What to do:
[A] List every variable name declared with var in the code snippet within the d3.js force layout text.
[B] Print the part of the d3.js force layout text between "As Murray explains, you" and "more compact graph.", inclusive.

##### Quoted text #####

How to make a d3js force layout stay within the chart area - even with multiple components

For a post on analysing networks of corporate control, I wanted to create some network graphs with d3.js. The new edition of Scott Murray’s great book on d3.js, which is updated to version 4, contains a good example to get you started. However, I was still struggling with some practical issues, as the chart below illustrates (reload the page to see the problem develop).

A large part of the graph drifts out of the chart area, and the problem only gets worse on a mobile screen. But I figured out some sort of solution.

As Murray explains, you can vary the strength value of the force layout. Positive values attract, negative values repel. The default value is –30. You could set d3.forceManyBody().strength(-3) to create a more compact graph.

Of course, the ideal setting will depend on screen size. You could vary the strength value according to screen width. While you’re at it, you may also want to vary the radius of nodes and the stroke-width of edges. For example with something like this:

if(w > 380){
    var strength = -3;
    var r = 3;
    var sw = 0.3;
}
else{
    var strength = -1;
    var r = 3;
    var sw = 0.15;
}

Now this may make the graph more compact, but it doesn’t solve one specific problem: components not connected to the rest of the chart will still drift out of the chart area. In my example, there are four components: a large one, and three pairs of nodes that are only connected to each other and not to the rest of the graph.

The way in which I dealt with this was to create four different graphs and attach the small components to a forceCenter at the margin of the chart area. For example, d3.forceCenter().x(0.1 * w).y(0.9 * h)) will put one of them in the bottom left corner. Here’s the result:

It’s still a lot of code - I can’t help feeling there should be a more efficient way to do this. Also, it’s slightly weird that the small components immediately freeze, whereas the large one takes its time to develop into its final shape. And the text labels could be improved. But at least it seems to work.

##### Extracted material #####

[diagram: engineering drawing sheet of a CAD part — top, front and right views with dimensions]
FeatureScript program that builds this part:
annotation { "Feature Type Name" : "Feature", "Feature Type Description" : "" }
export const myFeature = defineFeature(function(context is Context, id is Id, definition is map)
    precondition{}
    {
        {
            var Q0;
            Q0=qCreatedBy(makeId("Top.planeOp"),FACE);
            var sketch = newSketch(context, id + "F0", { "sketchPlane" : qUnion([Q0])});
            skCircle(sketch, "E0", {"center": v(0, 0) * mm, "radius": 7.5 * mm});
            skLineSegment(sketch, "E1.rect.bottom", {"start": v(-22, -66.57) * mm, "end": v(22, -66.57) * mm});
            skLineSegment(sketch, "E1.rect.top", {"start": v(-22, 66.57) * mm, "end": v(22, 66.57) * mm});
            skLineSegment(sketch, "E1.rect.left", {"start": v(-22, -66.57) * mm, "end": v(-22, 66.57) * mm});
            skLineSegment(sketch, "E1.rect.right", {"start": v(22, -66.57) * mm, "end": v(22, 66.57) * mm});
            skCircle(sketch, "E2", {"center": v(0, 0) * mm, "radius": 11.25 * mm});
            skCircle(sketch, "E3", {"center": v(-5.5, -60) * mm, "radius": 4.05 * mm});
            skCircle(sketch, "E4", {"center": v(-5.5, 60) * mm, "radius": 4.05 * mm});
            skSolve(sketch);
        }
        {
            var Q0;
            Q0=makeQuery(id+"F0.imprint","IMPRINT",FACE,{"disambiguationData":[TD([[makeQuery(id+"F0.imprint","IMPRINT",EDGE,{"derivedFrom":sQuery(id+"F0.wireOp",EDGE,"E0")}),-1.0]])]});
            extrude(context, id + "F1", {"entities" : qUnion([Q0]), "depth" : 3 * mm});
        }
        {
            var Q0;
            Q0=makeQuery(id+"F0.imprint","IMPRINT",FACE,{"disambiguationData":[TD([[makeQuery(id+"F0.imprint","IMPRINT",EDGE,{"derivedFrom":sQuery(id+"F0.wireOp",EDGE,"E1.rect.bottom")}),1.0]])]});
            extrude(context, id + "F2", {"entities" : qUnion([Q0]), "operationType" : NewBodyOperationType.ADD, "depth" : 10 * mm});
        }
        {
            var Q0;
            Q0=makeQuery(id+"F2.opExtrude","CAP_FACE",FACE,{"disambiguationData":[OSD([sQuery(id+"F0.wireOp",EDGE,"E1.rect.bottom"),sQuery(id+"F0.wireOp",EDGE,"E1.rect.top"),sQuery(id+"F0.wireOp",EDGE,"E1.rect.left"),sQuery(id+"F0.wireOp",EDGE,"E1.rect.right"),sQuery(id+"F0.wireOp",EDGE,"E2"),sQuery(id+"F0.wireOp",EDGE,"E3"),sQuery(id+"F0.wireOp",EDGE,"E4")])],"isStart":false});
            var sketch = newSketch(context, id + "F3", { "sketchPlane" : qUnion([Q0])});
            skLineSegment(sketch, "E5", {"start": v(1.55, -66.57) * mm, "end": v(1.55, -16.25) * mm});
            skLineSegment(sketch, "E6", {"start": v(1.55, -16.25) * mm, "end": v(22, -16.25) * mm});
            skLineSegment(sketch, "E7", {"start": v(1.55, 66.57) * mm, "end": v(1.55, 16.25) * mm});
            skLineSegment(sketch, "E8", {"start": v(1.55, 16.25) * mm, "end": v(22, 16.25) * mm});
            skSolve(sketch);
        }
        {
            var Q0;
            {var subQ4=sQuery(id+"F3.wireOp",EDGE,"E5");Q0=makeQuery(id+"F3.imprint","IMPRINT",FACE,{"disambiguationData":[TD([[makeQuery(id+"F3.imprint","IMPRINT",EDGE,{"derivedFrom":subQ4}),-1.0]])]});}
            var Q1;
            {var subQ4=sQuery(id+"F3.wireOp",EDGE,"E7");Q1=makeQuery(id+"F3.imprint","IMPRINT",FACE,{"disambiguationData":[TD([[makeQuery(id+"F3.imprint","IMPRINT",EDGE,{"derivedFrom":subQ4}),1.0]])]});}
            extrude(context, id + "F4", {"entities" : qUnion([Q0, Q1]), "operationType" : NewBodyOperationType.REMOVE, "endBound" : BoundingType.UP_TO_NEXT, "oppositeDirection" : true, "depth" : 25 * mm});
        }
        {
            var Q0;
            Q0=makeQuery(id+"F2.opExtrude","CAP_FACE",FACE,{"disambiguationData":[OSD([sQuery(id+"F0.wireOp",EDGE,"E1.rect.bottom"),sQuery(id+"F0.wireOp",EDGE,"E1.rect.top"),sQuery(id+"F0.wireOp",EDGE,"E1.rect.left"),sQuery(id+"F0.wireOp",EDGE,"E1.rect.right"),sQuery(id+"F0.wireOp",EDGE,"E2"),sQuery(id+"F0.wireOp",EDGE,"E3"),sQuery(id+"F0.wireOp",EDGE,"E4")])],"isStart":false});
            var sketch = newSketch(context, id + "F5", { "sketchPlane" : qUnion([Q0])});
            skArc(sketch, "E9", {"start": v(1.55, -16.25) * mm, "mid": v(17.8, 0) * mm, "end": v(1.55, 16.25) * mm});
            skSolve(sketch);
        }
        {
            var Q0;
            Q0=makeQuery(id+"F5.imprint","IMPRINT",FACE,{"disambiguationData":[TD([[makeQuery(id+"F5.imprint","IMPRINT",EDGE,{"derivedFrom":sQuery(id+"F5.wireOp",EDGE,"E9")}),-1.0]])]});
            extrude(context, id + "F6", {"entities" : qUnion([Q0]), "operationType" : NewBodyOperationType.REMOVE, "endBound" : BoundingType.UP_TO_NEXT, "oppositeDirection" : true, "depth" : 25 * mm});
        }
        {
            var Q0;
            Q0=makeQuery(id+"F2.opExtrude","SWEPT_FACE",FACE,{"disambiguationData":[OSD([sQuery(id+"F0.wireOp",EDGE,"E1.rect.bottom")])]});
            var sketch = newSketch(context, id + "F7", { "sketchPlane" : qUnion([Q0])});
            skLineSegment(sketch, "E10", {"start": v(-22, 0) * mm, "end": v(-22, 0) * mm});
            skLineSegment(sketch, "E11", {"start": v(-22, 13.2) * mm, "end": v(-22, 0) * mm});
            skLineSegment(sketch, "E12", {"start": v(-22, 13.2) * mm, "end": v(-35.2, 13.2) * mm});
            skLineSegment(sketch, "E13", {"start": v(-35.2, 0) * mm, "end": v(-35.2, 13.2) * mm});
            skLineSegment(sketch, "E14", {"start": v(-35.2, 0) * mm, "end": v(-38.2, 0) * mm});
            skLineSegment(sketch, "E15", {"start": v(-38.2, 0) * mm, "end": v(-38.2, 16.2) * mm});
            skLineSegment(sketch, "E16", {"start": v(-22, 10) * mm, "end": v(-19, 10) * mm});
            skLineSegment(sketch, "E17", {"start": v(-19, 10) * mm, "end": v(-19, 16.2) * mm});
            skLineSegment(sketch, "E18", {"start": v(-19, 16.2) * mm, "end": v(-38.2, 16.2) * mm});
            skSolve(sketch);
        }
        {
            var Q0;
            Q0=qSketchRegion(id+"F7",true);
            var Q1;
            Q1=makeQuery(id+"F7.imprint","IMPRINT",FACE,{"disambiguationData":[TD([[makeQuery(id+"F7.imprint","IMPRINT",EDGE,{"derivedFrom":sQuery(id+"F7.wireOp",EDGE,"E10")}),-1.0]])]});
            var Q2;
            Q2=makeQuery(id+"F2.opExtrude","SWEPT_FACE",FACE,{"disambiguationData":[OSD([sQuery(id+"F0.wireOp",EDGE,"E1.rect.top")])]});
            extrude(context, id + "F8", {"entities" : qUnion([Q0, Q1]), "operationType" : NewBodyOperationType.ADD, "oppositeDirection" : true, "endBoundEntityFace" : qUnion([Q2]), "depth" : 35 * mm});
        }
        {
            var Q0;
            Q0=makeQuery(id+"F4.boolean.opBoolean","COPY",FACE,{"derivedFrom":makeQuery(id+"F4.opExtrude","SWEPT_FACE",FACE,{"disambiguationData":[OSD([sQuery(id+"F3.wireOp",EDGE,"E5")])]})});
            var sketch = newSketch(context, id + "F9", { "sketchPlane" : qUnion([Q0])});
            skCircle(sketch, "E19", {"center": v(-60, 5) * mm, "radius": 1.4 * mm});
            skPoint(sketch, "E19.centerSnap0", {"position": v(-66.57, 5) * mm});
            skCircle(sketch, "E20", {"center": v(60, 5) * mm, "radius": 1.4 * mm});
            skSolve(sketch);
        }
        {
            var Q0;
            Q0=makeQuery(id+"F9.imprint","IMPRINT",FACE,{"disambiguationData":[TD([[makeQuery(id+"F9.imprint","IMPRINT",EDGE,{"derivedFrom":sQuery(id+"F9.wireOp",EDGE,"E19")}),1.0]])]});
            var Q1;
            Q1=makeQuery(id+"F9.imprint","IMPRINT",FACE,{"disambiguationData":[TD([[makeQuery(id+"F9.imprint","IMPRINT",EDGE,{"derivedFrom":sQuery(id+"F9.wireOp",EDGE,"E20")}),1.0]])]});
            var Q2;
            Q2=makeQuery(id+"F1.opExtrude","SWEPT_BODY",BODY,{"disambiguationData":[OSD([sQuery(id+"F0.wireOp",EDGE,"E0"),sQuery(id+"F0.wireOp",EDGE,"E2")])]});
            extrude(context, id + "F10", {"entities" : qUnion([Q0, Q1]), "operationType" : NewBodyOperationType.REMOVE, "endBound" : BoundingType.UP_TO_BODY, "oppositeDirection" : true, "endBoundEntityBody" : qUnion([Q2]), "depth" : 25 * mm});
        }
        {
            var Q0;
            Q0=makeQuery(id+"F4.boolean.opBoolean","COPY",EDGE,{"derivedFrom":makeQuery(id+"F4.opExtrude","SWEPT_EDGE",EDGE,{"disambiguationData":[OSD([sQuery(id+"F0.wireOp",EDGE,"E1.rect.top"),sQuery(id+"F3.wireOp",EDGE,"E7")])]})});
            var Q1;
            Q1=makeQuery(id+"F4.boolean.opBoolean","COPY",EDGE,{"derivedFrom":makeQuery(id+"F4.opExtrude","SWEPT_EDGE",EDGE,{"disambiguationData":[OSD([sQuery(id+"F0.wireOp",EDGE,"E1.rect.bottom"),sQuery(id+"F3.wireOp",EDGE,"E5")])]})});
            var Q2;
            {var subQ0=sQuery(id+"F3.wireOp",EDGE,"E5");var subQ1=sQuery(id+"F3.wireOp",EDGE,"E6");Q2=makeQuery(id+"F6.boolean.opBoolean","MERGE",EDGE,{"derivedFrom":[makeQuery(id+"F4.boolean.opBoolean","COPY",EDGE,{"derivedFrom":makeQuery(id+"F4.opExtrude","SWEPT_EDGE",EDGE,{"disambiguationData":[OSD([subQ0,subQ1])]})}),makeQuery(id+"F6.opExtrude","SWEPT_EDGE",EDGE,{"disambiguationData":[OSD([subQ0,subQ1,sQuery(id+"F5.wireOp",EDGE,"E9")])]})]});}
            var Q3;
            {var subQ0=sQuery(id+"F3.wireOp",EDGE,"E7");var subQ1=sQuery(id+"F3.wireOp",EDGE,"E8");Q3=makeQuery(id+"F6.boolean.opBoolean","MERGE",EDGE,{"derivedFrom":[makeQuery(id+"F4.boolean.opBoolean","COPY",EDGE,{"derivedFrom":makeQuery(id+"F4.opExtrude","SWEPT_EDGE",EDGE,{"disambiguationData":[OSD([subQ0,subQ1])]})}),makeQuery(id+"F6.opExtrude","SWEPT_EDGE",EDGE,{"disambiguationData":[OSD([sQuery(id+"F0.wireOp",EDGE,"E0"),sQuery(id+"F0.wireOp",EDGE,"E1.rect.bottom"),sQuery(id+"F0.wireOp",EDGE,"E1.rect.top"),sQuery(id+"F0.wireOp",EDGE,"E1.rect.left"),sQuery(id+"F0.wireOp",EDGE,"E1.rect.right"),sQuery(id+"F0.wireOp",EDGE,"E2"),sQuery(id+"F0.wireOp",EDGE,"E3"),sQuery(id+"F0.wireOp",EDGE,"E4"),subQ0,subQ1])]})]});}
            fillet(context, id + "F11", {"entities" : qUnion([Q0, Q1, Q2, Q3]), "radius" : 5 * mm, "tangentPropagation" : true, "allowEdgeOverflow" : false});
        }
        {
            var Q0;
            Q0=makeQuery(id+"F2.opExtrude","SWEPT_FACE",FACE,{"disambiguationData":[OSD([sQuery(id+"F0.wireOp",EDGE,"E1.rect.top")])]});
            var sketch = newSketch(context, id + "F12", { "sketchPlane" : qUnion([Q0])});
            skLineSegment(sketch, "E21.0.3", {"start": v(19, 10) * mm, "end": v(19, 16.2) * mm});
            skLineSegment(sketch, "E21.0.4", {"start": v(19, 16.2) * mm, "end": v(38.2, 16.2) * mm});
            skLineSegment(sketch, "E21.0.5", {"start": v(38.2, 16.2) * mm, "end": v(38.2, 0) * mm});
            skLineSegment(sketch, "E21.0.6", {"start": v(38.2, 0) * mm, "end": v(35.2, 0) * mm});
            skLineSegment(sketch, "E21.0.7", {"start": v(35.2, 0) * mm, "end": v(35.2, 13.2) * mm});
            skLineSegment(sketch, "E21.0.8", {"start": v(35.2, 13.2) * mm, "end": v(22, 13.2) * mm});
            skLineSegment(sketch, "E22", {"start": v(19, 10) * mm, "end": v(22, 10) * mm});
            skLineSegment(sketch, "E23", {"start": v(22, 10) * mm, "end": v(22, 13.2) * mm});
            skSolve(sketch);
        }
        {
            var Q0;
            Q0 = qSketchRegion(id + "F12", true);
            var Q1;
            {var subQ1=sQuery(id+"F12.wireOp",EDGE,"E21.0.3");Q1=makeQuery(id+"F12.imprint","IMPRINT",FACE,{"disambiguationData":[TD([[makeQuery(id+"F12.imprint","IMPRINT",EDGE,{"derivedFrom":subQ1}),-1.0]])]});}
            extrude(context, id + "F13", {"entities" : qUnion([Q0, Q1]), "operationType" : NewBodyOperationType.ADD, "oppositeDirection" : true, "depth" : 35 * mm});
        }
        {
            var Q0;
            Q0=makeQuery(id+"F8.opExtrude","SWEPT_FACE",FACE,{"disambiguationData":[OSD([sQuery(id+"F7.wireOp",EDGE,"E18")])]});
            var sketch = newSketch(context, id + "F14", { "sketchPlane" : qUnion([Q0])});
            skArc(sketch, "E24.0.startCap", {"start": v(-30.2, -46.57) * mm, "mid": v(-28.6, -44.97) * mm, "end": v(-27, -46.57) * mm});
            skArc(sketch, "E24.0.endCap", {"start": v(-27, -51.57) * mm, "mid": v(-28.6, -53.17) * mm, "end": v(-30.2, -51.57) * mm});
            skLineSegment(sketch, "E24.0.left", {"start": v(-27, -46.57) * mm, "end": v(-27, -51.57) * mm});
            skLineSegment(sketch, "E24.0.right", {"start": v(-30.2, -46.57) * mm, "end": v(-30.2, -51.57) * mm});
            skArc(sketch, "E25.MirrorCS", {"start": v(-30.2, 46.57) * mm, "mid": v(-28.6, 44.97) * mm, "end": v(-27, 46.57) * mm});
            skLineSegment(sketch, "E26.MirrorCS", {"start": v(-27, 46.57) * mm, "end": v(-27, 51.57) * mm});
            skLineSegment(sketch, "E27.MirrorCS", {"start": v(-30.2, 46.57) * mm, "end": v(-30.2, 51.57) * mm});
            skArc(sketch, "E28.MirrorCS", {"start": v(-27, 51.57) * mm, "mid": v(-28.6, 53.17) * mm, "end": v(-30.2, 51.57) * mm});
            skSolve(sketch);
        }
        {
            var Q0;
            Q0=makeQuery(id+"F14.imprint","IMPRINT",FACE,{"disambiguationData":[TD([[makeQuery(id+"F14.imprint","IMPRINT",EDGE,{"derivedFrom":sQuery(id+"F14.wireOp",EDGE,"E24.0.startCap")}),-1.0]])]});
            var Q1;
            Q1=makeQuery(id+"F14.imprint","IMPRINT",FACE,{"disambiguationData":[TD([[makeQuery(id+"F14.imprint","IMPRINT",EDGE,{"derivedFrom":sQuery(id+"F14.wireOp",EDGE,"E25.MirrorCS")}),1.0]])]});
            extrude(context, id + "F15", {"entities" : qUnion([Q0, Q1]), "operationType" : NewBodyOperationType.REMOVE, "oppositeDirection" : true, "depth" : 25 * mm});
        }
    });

#####

Responses per task:
[A] strength, r, sw

[B]
As Murray explains, you can vary the strength value of the force layout. Positive values attract, negative values repel. The default value is –30. You could set d3.forceManyBody().strength(-3) to create a more compact graph.